Bioinspired Data Driven Interface Regulated Wearable 3D Motion Communicator for Human Finger Electronics

Data-driven flexible motion sensors have drawn more attention recently. Compared with the current mainstream motion capture technologies, like the depth-of-field camera with the environmental limitations, silicon-based inertial devices with a mismatch in mechanical properties between their rigid morphology and the soft biological tissues in a microenvironment, etc., wearable motion sensing technology presents obvious advantages. Here, we demonstrated theoretically and experimentally a conductive/dielectric heterogeneous-interface (CDHI) regulated motion sensor inspired by biological sensory systems. This kind of device can recognize both the motion directions and parameters of external objects with the corresponding potential signals, and the function can be further extended to 3D space through a programmed interface pattern and machine learning assistance.
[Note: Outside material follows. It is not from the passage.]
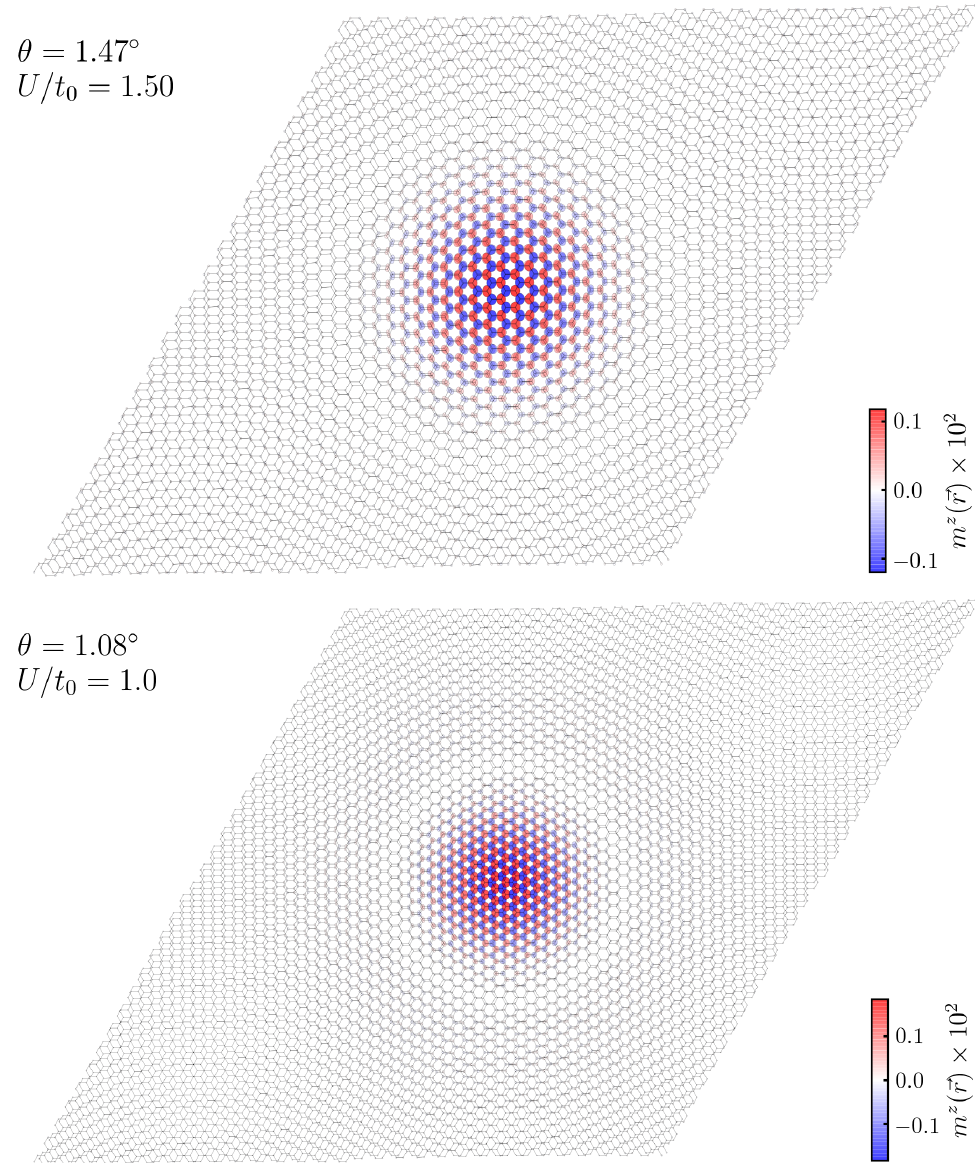
Figure 6: The top and bottom panels show the spatial magnetization profile of non- scaled systems at θ = 1.47 ◦ and θ = 1.08 ◦ , respectively. The corresponding numbers = 6076 and N = of atoms in the unit cell are N c c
Results show that this potential amplitude can be up to ∼ 102 ± 5 mV, motion height up to 30 cm, and frequency as low as 0.2 Hz, motion space of 0°∼360° in horizontal direction and up-down in vertical direction, respectively. The practical feasibility was further explored for human finger interactive electronics successfully, including virtual interactive control, the Sokoban game, and human-hand/manipulator follow-up control, respectively. The proposed wearable 3D tactile communicator provides a new sensing experience that the present array sensors via a touch mode cannot offer.